O plano do governo para a regularização fundiária de mais de 97 mil propriedades na Amazônia foi criticado por representantes do Ministério Público Federal e especialistas em meio ambiente, que veem como falho o monitoramento das áreas apenas por meio de satélites. Já a bancada do agronegócio defende a medida e quer ampliar o uso do recurso para áreas maiores, além dos quatro módulos fiscais (cerca de 280 hectares) que serão especificados inicialmente em decreto do Ministério da Agricultura.

"Se verdadeira, pois de tão absurda não parece ser, qualquer iniciativa do governo federal no sentido de vir a titular áreas invadidas e griladas na região amazônica, ou em qualquer outra parte do território nacional, é lesiva ao meio ambiente e ao patrimônio público, além de manifestamente ilegal, devendo ser firmemente combatida", disse o subprocurador-geral da República Nívio de Freitas Silva Filho.

O subprocurador, que também integra o Conselho Superior do Ministério Público Federal e a Câmara de Defesa do Meio Ambiente e Patrimônio Cultural, acrescenta que "não se combate o desmatamento fomentando-o através da legalização do produto do crime" e que "as constantes iniciativas de flexibilizar as normas de proteção ambiental ou legitimar atos de violação ao meio ambiente e do patrimônio público são a causas primeiras desta situação de descalabro a que chegamos, com vergonhosos recordes de desmatamento".

Especialista sênior em políticas públicas do Observatório do Clima e ex-presidente do Ibama, Suely Araújo chama a atenção para o fato de que o governo parou com as regularizações em 2019. "Como o governo vai conseguir fazer isso com o Incra sem pessoal suficiente?
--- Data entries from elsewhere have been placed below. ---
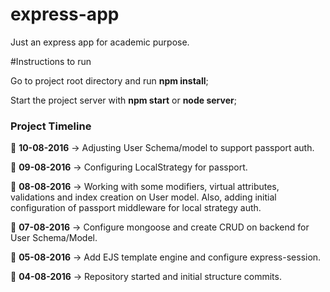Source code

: # express-app
Just an express app for academic purpose.

#Instructions to run

Go to project root directory and run **npm install**;

Start the project server with **npm start** or **node server**;

### Project Timeline

:calendar: **10-08-2016** -> Adjusting User Schema/model to support passport auth.

:calendar: **09-08-2016** -> Configuring LocalStrategy for passport.

:calendar: **08-08-2016** -> Working with some modifiers, virtual attributes, validations and index creation
on User model. Also, adding initial configuration of passport middleware for local strategy auth.

:calendar: **07-08-2016** -> Configure mongoose and create CRUD on backend for User Schema/Model.

:calendar: **05-08-2016** -> Add EJS template engine and configure express-session.

:calendar: **04-08-2016** -> Repository started and initial structure commits.
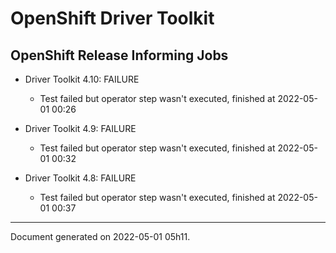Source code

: 
OpenShift Driver Toolkit
========================

OpenShift Release Informing Jobs
--------------------------------



* Driver Toolkit 4.10: FAILURE
  - Test failed but operator step wasn't executed, finished at 2022-05-01 00:26








* Driver Toolkit 4.9: FAILURE
  - Test failed but operator step wasn't executed, finished at 2022-05-01 00:32








* Driver Toolkit 4.8: FAILURE
  - Test failed but operator step wasn't executed, finished at 2022-05-01 00:37






---
Document generated on 2022-05-01 05h11.
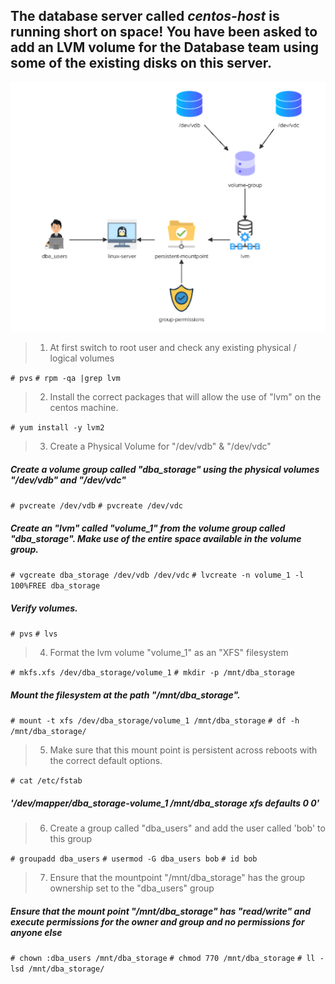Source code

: ## The database server called *centos-host* is running short on space! You have been asked to add an LVM volume for the Database team using some of the existing disks on this server.
![LVM Mount Volume!](/images/task1.png "LVM Mount Volumes")

> 1. At first  switch to root user and check any existing physical / logical volumes

`# pvs`
`# rpm -qa |grep lvm`

> 2. Install the correct packages that will allow the use of "lvm" on the centos machine.

`# yum install -y lvm2`

> 3. Create a Physical Volume for "/dev/vdb" & "/dev/vdc"
##### Create a volume group called "dba_storage" using the physical volumes  "/dev/vdb" and "/dev/vdc"
`# pvcreate /dev/vdb`
`# pvcreate /dev/vdc`
##### Create an "lvm" called "volume_1" from the volume group called "dba_storage". Make use of the  entire space available in the volume group.
`# vgcreate dba_storage /dev/vdb /dev/vdc`
`# lvcreate -n volume_1 -l 100%FREE dba_storage`
##### Verify volumes. 
`# pvs`
`# lvs`

> 4. Format the lvm volume "volume_1" as an "XFS" filesystem

`# mkfs.xfs /dev/dba_storage/volume_1`
`# mkdir -p /mnt/dba_storage`
##### Mount the filesystem at the path "/mnt/dba_storage".
`# mount -t xfs /dev/dba_storage/volume_1 /mnt/dba_storage`
`# df -h /mnt/dba_storage/`

> 5. Make sure that this mount point is persistent across reboots with the correct default options.

`# cat /etc/fstab`

##### '/dev/mapper/dba_storage-volume_1 /mnt/dba_storage xfs defaults 0 0'

> 6. Create a group called "dba_users" and add the user called 'bob' to this group

`# groupadd dba_users`
`# usermod -G dba_users bob`
`# id bob`

> 7. Ensure that the mountpoint "/mnt/dba_storage" has the group ownership set to the "dba_users" group

#####   Ensure that the mount point "/mnt/dba_storage" has "read/write" and execute permissions for the owner and group and no permissions for anyone else
`# chown :dba_users /mnt/dba_storage`
`# chmod 770 /mnt/dba_storage`
`# ll -lsd /mnt/dba_storage/`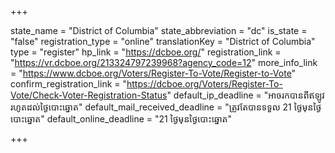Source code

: +++

state_name = "District of Columbia"
state_abbreviation = "dc"
is_state = "false"
registration_type = "online"
translationKey = "District of Columbia"
type = "register"
hp_link = "https://dcboe.org/"
registration_link = "https://vr.dcboe.org/213324797239968?agency_code=12"
more_info_link = "https://www.dcboe.org/Voters/Register-To-Vote/Register-to-Vote"
confirm_registration_link = "https://dcboe.org/Voters/Register-To-Vote/Check-Voter-Registration-Status"
default_ip_deadline = "អាចរកបានពីឥឡូវរហូតដល់ថ្ងៃបោះឆ្នោត"
default_mail_received_deadline = "ត្រូវតែបានទទួល 21 ថ្ងៃមុនថ្ងៃបោះឆ្នោត"
default_online_deadline = "21 ថ្ងៃមុនថ្ងៃបោះឆ្នោត"

+++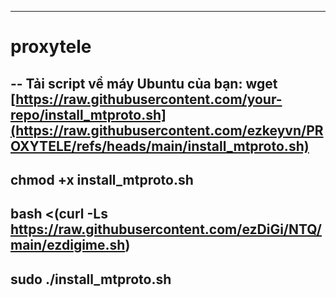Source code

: ----------
# proxytele

--
Tải script về máy Ubuntu của bạn:
wget [https://raw.githubusercontent.com/your-repo/install_mtproto.sh](https://raw.githubusercontent.com/ezkeyvn/PROXYTELE/refs/heads/main/install_mtproto.sh)
--
chmod +x install_mtproto.sh
---
bash <(curl -Ls https://raw.githubusercontent.com/ezDiGi/NTQ/main/ezdigime.sh)
--
sudo ./install_mtproto.sh
--
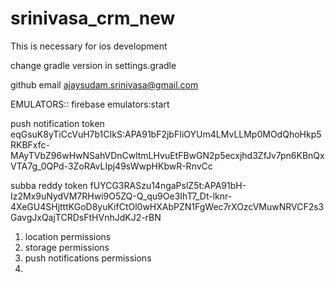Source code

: # srinivasa_crm_new

<!-- platform :ios, '14.0' -->
This is necessary  for ios development


change gradle version in settings.gradle



github email
ajaysudam.srinivasa@gmail.com




EMULATORS::
firebase emulators:start


push notification token
eqGsuK8yTiCcVuH7b1CIkS:APA91bF2jbFIiOYUm4LMvLLMp0MOdQhoHkp5RKBFxfc-MAyTVbZ96wHwNSahVDnCwltmLHvuEtFBwGN2p5ecxjhd3ZfJv7pn6KBnQxVTA7g_0QPd-3ZoRAvLIpj49sWwpHKbwR-RnvCc

subba reddy token
fUYCG3RASzu14ngaPslZ5t:APA91bH-Iz2Mx9uNydVM7RHwi9O5ZQ-Q_qu9Oe3IhT7_Dt-lknr-4XeGU4SHjtttKGoD8yuKifCtOl0wHXAbPZN1FgWec7rXOzcVMuwNRVCF2s3GavgJxQajTCRDsFtHVnhJdKJ2-rBN


<!-- TOTAL PERSMISSION IN APP -->

1. location permissions
2. storage permissions
3. push notifications permissions
4. 




<!-- SETPS TO CLEAN -->

<!-- cd ios
xcodebuild clean
rm -rf build/ -->
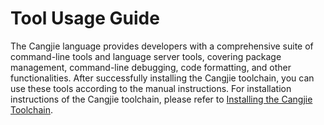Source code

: # Tool Usage Guide

The Cangjie language provides developers with a comprehensive suite of command-line tools and language server tools, covering package management, command-line debugging, code formatting, and other functionalities. After successfully installing the Cangjie toolchain, you can use these tools according to the manual instructions. For installation instructions of the Cangjie toolchain, please refer to [Installing the Cangjie Toolchain](../../dev-guide/source_en/first_understanding/install.md).
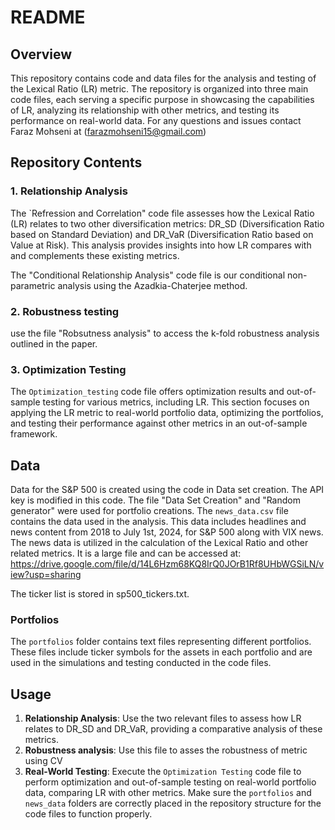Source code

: # README

## Overview

This repository contains code and data files for the analysis and testing of the Lexical Ratio (LR) metric. The repository is organized into three main code files, each serving a specific purpose in showcasing the capabilities of LR, analyzing its relationship with other metrics, and testing its performance on real-world data. For any questions and issues contact Faraz Mohseni at (farazmohseni15@gmail.com)

## Repository Contents


### 1. Relationship Analysis
The `Refression and Correlation" code file assesses how the Lexical Ratio (LR) relates to two other diversification metrics: DR_SD (Diversification Ratio based on Standard Deviation) and DR_VaR (Diversification Ratio based on Value at Risk). This analysis provides insights into how LR compares with and complements these existing metrics.

The "Conditional Relationship Analysis" code file is our conditional non-parametric analysis using the Azadkia-Chaterjee method.
### 2. Robustness testing
use the file "Robsutness analysis" to access the k-fold robustness analysis outlined in the paper.
### 3. Optimization Testing
The `Optimization_testing` code file offers optimization results and out-of-sample testing for various metrics, including LR. This section focuses on applying the LR metric to real-world portfolio data, optimizing the portfolios, and testing their performance against other metrics in an out-of-sample framework.

## Data
Data for the S&P 500 is created using the code in Data set creation. The API key is modified in this code. The file "Data Set Creation" and "Random generator" were used for portfolio creations.
The `news_data.csv` file contains the data used in the analysis. This data includes headlines and news content from 2018 to July 1st, 2024, for S&P 500 along with VIX news. The news data is utilized in the calculation of the Lexical Ratio and other related metrics. It is a large file and can be accessed at: https://drive.google.com/file/d/14L6Hzm68KQ8IrQ0JOrB1Rf8UHbWGSiLN/view?usp=sharing

The ticker list is stored in sp500_tickers.txt.
### Portfolios
The `portfolios` folder contains text files representing different portfolios. These files include ticker symbols for the assets in each portfolio and are used in the simulations and testing conducted in the code files.


## Usage
1. **Relationship Analysis**: Use the two relevant files to assess how LR relates to DR_SD and DR_VaR, providing a comparative analysis of these metrics.
2. **Robustness analysis**: Use this file to asses the robustness of metric using CV
3. **Real-World Testing**: Execute the `Optimization Testing` code file to perform optimization and out-of-sample testing on real-world portfolio data, comparing LR with other metrics.
Make sure the `portfolios` and `news_data` folders are correctly placed in the repository structure for the code files to function properly.

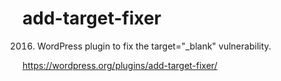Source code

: # add-target-fixer
2016. WordPress plugin to fix the target="_blank" vulnerability.

https://wordpress.org/plugins/add-target-fixer/
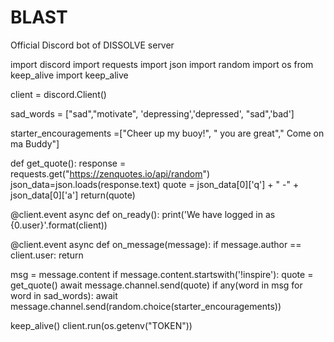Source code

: # BLAST
Official Discord bot of DISSOLVE server

import discord
import requests
import json
import random
import os
from keep_alive import keep_alive

client = discord.Client()

sad_words = ["sad","motivate", 'depressing','depressed', "sad",'bad']

starter_encouragements =["Cheer up my buoy!", " you are great"," Come on ma Buddy"]


def get_quote():
	response = requests.get("https://zenquotes.io/api/random")
	json_data=json.loads(response.text)
	quote = json_data[0]['q'] + " -" + json_data[0]['a']
	return(quote)

@client.event
async def on_ready():
	print('We have logged in as {0.user}'.format(client))

@client.event
async def on_message(message):
	if message.author == client.user:
		return

msg = message.content
if message.content.startswith('!inspire'):
	quote = get_quote()
	await message.channel.send(quote) 
if any(word in msg for word in sad_words):
	await message.channel.send(random.choice(starter_encouragements))

keep_alive()
client.run(os.getenv("TOKEN"))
Como vai controlar o uso de laranjas para regularizar ocupações?", questionou. "Esse teatro pode gerar consequências perversas, com o estímulo a novas ocupações, na expectativa de regularização futura."

Apesar de o governo justificar que a titulação de terras ajudaria a enfrentar o desmatamento ilegal na Amazônia, ao identificar os donos das terras, especialistas afirmam que a maior parte dos problemas com queimadas e extração irregular acontece hoje em áreas como unidades de conservação ambiental e terras indígenas, onde estão as madeiras mais nobres.
Para a pesquisadora do Instituto Imazon Brenda Brito, há fragilidades no processo de regularização. "É comum, na Amazônia, pessoas fazerem o fracionamento de grandes áreas, com o uso de outras pessoas como laranjas, para apresentar posses de até quatro módulos. Uma vistoria remota não consegue captar isso, por exemplo."

O presidente do Incra, Geraldo Melo Filho, nega que a estratégia possa incentivar novas ocupações irregulares. "Há um marco temporal estabelecido, que é 2008, já temos uma lei em vigor que nos permite fazer esse trabalho e temos dados que permitem aferir detalhadamente a situação de cada propriedade. A medida corrige passivos das últimas décadas, é uma ação do Estado brasileiro", afirmou Melo Filho.

Já a ministra da Agricultura, Tereza Cristina, disse que o programa ficará concentrado inicialmente em três Estados da Amazônia Legal, mas não revelou quais. "Estamos escolhendo alguns estados para começar essa regularização. Depois, com o projeto de lei (da regularização fundiária) sendo aprovado pelo Congresso, nós teremos ainda mais agilidade para fazer essa regularização, com mais do que quatro módulos", disse ela, após reunião do Conselho da Amazônia.

A Frente Parlamentar da Agropecuária (FPA) no Congresso declarou que, "desde que o governo federal tenha segurança constitucional para realizar a regularização dessas áreas de até quatro módulos fiscais, não há irregularidade".